--- What this task involves ---
Exactly as given, output all the records that follow.

[Source data]
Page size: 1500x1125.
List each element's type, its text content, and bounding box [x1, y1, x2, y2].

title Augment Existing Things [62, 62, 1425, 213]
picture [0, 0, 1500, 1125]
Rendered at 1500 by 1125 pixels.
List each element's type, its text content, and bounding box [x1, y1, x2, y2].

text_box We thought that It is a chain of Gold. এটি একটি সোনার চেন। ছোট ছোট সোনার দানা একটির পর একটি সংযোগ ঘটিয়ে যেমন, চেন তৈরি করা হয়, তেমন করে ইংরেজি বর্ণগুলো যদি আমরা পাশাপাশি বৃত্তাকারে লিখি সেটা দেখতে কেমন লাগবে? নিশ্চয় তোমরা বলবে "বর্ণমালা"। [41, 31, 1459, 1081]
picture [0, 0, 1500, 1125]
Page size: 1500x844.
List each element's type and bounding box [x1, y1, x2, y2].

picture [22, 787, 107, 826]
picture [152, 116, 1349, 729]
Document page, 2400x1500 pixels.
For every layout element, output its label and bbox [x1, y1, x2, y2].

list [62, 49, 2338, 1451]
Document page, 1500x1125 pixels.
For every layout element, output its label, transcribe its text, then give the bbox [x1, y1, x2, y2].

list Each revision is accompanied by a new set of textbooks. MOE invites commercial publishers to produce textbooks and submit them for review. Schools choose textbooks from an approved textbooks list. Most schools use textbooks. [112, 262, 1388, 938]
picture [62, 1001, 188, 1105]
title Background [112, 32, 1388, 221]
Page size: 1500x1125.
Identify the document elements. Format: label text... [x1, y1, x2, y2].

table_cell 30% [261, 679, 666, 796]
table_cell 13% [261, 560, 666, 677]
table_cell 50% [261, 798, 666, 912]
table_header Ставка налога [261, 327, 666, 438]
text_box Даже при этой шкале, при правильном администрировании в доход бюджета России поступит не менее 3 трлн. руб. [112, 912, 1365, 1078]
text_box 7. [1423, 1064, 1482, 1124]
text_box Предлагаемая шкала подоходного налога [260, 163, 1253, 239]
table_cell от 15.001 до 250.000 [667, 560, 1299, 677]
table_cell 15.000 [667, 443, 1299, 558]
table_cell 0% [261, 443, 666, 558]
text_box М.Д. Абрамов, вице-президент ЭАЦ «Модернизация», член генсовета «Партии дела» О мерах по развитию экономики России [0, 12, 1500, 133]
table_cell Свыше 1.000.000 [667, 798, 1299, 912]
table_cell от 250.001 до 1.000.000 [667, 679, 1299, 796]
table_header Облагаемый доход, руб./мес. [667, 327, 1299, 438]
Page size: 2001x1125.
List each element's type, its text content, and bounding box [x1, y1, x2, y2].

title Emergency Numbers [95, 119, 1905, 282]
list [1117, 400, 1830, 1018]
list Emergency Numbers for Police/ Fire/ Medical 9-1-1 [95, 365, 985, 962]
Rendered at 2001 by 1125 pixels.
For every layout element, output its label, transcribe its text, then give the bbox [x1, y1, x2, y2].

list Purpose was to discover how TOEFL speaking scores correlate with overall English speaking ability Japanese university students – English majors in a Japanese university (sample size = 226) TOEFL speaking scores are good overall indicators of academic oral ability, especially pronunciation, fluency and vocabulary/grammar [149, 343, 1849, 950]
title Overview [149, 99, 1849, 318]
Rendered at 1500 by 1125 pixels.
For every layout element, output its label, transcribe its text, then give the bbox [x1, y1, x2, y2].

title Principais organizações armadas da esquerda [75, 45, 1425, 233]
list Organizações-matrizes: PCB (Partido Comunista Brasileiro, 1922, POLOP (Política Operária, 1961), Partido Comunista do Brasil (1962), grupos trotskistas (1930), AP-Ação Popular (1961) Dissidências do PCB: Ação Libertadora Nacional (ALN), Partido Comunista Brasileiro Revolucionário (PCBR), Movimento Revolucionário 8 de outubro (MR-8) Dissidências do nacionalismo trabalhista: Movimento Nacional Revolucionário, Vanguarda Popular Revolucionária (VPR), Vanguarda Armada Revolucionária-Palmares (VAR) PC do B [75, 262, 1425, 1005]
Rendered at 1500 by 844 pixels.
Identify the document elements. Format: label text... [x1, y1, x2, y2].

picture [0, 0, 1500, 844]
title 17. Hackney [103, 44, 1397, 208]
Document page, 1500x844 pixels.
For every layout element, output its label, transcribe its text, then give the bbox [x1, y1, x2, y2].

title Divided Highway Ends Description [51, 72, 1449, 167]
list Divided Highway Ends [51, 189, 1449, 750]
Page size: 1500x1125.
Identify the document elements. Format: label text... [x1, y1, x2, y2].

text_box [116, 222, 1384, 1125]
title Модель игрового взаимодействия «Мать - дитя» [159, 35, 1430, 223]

--- Written solution ---
Page size: 1500x1125.
List each element's type, its text content, and bounding box [x1, y1, x2, y2].

title Augment Existing Things [62, 62, 1425, 213]
picture [0, 0, 1500, 1125]
Rendered at 1500 by 1125 pixels.
List each element's type, its text content, and bounding box [x1, y1, x2, y2].

text_box We thought that It is a chain of Gold. এটি একটি সোনার চেন। ছোট ছোট সোনার দানা একটির পর একটি সংযোগ ঘটিয়ে যেমন, চেন তৈরি করা হয়, তেমন করে ইংরেজি বর্ণগুলো যদি আমরা পাশাপাশি বৃত্তাকারে লিখি সেটা দেখতে কেমন লাগবে? নিশ্চয় তোমরা বলবে "বর্ণমালা"। [41, 31, 1459, 1081]
picture [0, 0, 1500, 1125]
Page size: 1500x844.
List each element's type and bounding box [x1, y1, x2, y2].

picture [22, 787, 107, 826]
picture [152, 116, 1349, 729]
Document page, 2400x1500 pixels.
For every layout element, output its label and bbox [x1, y1, x2, y2].

list [62, 49, 2338, 1451]
Document page, 1500x1125 pixels.
For every layout element, output its label, transcribe its text, then give the bbox [x1, y1, x2, y2].

list Each revision is accompanied by a new set of textbooks. MOE invites commercial publishers to produce textbooks and submit them for review. Schools choose textbooks from an approved textbooks list. Most schools use textbooks. [112, 262, 1388, 938]
picture [62, 1001, 188, 1105]
title Background [112, 32, 1388, 221]
Page size: 1500x1125.
Identify the document elements. Format: label text... [x1, y1, x2, y2].

table_cell 30% [261, 679, 666, 796]
table_cell 13% [261, 560, 666, 677]
table_cell 50% [261, 798, 666, 912]
table_header Ставка налога [261, 327, 666, 438]
text_box Даже при этой шкале, при правильном администрировании в доход бюджета России поступит не менее 3 трлн. руб. [112, 912, 1365, 1078]
text_box 7. [1423, 1064, 1482, 1124]
text_box Предлагаемая шкала подоходного налога [260, 163, 1253, 239]
table_cell от 15.001 до 250.000 [667, 560, 1299, 677]
table_cell 15.000 [667, 443, 1299, 558]
table_cell 0% [261, 443, 666, 558]
text_box М.Д. Абрамов, вице-президент ЭАЦ «Модернизация», член генсовета «Партии дела» О мерах по развитию экономики России [0, 12, 1500, 133]
table_cell Свыше 1.000.000 [667, 798, 1299, 912]
table_cell от 250.001 до 1.000.000 [667, 679, 1299, 796]
table_header Облагаемый доход, руб./мес. [667, 327, 1299, 438]
Page size: 2001x1125.
List each element's type, its text content, and bounding box [x1, y1, x2, y2].

title Emergency Numbers [95, 119, 1905, 282]
list [1117, 400, 1830, 1018]
list Emergency Numbers for Police/ Fire/ Medical 9-1-1 [95, 365, 985, 962]
Rendered at 2001 by 1125 pixels.
For every layout element, output its label, transcribe its text, then give the bbox [x1, y1, x2, y2].

list Purpose was to discover how TOEFL speaking scores correlate with overall English speaking ability Japanese university students – English majors in a Japanese university (sample size = 226) TOEFL speaking scores are good overall indicators of academic oral ability, especially pronunciation, fluency and vocabulary/grammar [149, 343, 1849, 950]
title Overview [149, 99, 1849, 318]
Rendered at 1500 by 1125 pixels.
For every layout element, output its label, transcribe its text, then give the bbox [x1, y1, x2, y2].

title Principais organizações armadas da esquerda [75, 45, 1425, 233]
list Organizações-matrizes: PCB (Partido Comunista Brasileiro, 1922, POLOP (Política Operária, 1961), Partido Comunista do Brasil (1962), grupos trotskistas (1930), AP-Ação Popular (1961) Dissidências do PCB: Ação Libertadora Nacional (ALN), Partido Comunista Brasileiro Revolucionário (PCBR), Movimento Revolucionário 8 de outubro (MR-8) Dissidências do nacionalismo trabalhista: Movimento Nacional Revolucionário, Vanguarda Popular Revolucionária (VPR), Vanguarda Armada Revolucionária-Palmares (VAR) PC do B [75, 262, 1425, 1005]
Rendered at 1500 by 844 pixels.
Identify the document elements. Format: label text... [x1, y1, x2, y2].

picture [0, 0, 1500, 844]
title 17. Hackney [103, 44, 1397, 208]
Document page, 1500x844 pixels.
For every layout element, output its label, transcribe its text, then give the bbox [x1, y1, x2, y2].

title Divided Highway Ends Description [51, 72, 1449, 167]
list Divided Highway Ends [51, 189, 1449, 750]
Page size: 1500x1125.
Identify the document elements. Format: label text... [x1, y1, x2, y2].

text_box [116, 222, 1384, 1125]
title Модель игрового взаимодействия «Мать - дитя» [159, 35, 1430, 223]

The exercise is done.